| What this task involves |
Below are the records; retype each one exactly.

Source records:
****************
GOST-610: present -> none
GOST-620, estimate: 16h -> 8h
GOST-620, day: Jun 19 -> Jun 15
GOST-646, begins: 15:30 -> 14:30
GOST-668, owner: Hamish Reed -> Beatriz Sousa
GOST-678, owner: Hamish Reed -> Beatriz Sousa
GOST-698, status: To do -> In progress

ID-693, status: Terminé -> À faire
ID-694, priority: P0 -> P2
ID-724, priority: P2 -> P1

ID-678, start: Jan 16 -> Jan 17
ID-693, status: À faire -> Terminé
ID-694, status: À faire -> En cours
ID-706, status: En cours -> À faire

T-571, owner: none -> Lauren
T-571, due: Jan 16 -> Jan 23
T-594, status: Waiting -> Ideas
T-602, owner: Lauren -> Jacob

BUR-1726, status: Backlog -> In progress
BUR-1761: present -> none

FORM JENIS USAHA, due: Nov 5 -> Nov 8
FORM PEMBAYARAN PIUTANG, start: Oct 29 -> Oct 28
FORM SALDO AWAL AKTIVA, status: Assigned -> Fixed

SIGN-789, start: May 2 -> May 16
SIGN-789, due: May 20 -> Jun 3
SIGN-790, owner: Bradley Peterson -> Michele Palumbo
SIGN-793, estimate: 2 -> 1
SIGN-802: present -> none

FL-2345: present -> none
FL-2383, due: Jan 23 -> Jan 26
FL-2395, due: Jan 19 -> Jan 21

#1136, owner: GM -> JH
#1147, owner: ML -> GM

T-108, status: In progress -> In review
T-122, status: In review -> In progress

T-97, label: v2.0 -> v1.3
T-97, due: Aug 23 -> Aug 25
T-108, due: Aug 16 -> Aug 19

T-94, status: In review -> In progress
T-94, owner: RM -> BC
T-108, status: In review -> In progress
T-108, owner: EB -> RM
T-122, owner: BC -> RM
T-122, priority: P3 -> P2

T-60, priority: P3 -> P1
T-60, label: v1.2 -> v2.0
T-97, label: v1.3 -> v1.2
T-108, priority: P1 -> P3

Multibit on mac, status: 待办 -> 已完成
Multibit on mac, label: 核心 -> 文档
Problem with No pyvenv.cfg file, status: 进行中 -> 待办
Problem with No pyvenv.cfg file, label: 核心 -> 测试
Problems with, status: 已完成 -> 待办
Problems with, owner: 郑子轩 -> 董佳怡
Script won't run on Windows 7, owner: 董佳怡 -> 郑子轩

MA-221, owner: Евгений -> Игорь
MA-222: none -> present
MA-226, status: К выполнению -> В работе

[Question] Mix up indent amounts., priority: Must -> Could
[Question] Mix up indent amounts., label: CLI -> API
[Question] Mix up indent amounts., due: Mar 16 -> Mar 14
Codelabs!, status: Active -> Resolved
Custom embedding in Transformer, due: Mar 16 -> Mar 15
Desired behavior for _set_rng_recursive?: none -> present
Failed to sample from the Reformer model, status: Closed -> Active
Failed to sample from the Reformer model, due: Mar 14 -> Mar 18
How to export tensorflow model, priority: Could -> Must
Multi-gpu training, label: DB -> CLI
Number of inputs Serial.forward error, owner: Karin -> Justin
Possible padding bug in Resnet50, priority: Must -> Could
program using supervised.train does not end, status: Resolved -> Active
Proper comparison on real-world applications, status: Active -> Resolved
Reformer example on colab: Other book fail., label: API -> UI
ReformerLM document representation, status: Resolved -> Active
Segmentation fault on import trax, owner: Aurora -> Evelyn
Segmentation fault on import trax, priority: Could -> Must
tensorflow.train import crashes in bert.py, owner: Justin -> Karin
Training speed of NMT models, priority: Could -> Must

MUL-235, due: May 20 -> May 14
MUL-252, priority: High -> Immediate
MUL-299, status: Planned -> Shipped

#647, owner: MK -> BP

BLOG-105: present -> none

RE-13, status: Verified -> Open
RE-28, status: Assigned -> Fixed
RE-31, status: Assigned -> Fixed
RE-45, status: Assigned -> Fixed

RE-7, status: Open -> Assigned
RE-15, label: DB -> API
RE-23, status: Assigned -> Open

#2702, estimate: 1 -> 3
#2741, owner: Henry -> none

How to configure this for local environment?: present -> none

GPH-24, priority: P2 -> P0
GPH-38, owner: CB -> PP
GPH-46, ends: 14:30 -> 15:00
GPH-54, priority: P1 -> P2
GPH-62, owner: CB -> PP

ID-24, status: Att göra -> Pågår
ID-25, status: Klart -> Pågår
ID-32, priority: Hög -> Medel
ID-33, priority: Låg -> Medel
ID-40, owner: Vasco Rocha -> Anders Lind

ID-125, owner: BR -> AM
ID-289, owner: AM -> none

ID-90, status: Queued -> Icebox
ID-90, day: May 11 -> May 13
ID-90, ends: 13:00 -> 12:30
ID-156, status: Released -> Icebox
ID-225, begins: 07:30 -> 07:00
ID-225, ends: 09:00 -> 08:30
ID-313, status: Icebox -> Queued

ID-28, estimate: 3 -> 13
****************
| Response box |
GOST-610: present -> none
GOST-620, estimate: 16h -> 8h
GOST-620, day: Jun 19 -> Jun 15
GOST-646, begins: 15:30 -> 14:30
GOST-668, owner: Hamish Reed -> Beatriz Sousa
GOST-678, owner: Hamish Reed -> Beatriz Sousa
GOST-698, status: To do -> In progress

ID-693, status: Terminé -> À faire
ID-694, priority: P0 -> P2
ID-724, priority: P2 -> P1

ID-678, start: Jan 16 -> Jan 17
ID-693, status: À faire -> Terminé
ID-694, status: À faire -> En cours
ID-706, status: En cours -> À faire

T-571, owner: none -> Lauren
T-571, due: Jan 16 -> Jan 23
T-594, status: Waiting -> Ideas
T-602, owner: Lauren -> Jacob

BUR-1726, status: Backlog -> In progress
BUR-1761: present -> none

FORM JENIS USAHA, due: Nov 5 -> Nov 8
FORM PEMBAYARAN PIUTANG, start: Oct 29 -> Oct 28
FORM SALDO AWAL AKTIVA, status: Assigned -> Fixed

SIGN-789, start: May 2 -> May 16
SIGN-789, due: May 20 -> Jun 3
SIGN-790, owner: Bradley Peterson -> Michele Palumbo
SIGN-793, estimate: 2 -> 1
SIGN-802: present -> none

FL-2345: present -> none
FL-2383, due: Jan 23 -> Jan 26
FL-2395, due: Jan 19 -> Jan 21

#1136, owner: GM -> JH
#1147, owner: ML -> GM

T-108, status: In progress -> In review
T-122, status: In review -> In progress

T-97, label: v2.0 -> v1.3
T-97, due: Aug 23 -> Aug 25
T-108, due: Aug 16 -> Aug 19

T-94, status: In review -> In progress
T-94, owner: RM -> BC
T-108, status: In review -> In progress
T-108, owner: EB -> RM
T-122, owner: BC -> RM
T-122, priority: P3 -> P2

T-60, priority: P3 -> P1
T-60, label: v1.2 -> v2.0
T-97, label: v1.3 -> v1.2
T-108, priority: P1 -> P3

Multibit on mac, status: 待办 -> 已完成
Multibit on mac, label: 核心 -> 文档
Problem with No pyvenv.cfg file, status: 进行中 -> 待办
Problem with No pyvenv.cfg file, label: 核心 -> 测试
Problems with, status: 已完成 -> 待办
Problems with, owner: 郑子轩 -> 董佳怡
Script won't run on Windows 7, owner: 董佳怡 -> 郑子轩

MA-221, owner: Евгений -> Игорь
MA-222: none -> present
MA-226, status: К выполнению -> В работе

[Question] Mix up indent amounts., priority: Must -> Could
[Question] Mix up indent amounts., label: CLI -> API
[Question] Mix up indent amounts., due: Mar 16 -> Mar 14
Codelabs!, status: Active -> Resolved
Custom embedding in Transformer, due: Mar 16 -> Mar 15
Desired behavior for _set_rng_recursive?: none -> present
Failed to sample from the Reformer model, status: Closed -> Active
Failed to sample from the Reformer model, due: Mar 14 -> Mar 18
How to export tensorflow model, priority: Could -> Must
Multi-gpu training, label: DB -> CLI
Number of inputs Serial.forward error, owner: Karin -> Justin
Possible padding bug in Resnet50, priority: Must -> Could
program using supervised.train does not end, status: Resolved -> Active
Proper comparison on real-world applications, status: Active -> Resolved
Reformer example on colab: Other book fail., label: API -> UI
ReformerLM document representation, status: Resolved -> Active
Segmentation fault on import trax, owner: Aurora -> Evelyn
Segmentation fault on import trax, priority: Could -> Must
tensorflow.train import crashes in bert.py, owner: Justin -> Karin
Training speed of NMT models, priority: Could -> Must

MUL-235, due: May 20 -> May 14
MUL-252, priority: High -> Immediate
MUL-299, status: Planned -> Shipped

#647, owner: MK -> BP

BLOG-105: present -> none

RE-13, status: Verified -> Open
RE-28, status: Assigned -> Fixed
RE-31, status: Assigned -> Fixed
RE-45, status: Assigned -> Fixed

RE-7, status: Open -> Assigned
RE-15, label: DB -> API
RE-23, status: Assigned -> Open

#2702, estimate: 1 -> 3
#2741, owner: Henry -> none

How to configure this for local environment?: present -> none

GPH-24, priority: P2 -> P0
GPH-38, owner: CB -> PP
GPH-46, ends: 14:30 -> 15:00
GPH-54, priority: P1 -> P2
GPH-62, owner: CB -> PP

ID-24, status: Att göra -> Pågår
ID-25, status: Klart -> Pågår
ID-32, priority: Hög -> Medel
ID-33, priority: Låg -> Medel
ID-40, owner: Vasco Rocha -> Anders Lind

ID-125, owner: BR -> AM
ID-289, owner: AM -> none

ID-90, status: Queued -> Icebox
ID-90, day: May 11 -> May 13
ID-90, ends: 13:00 -> 12:30
ID-156, status: Released -> Icebox
ID-225, begins: 07:30 -> 07:00
ID-225, ends: 09:00 -> 08:30
ID-313, status: Icebox -> Queued

ID-28, estimate: 3 -> 13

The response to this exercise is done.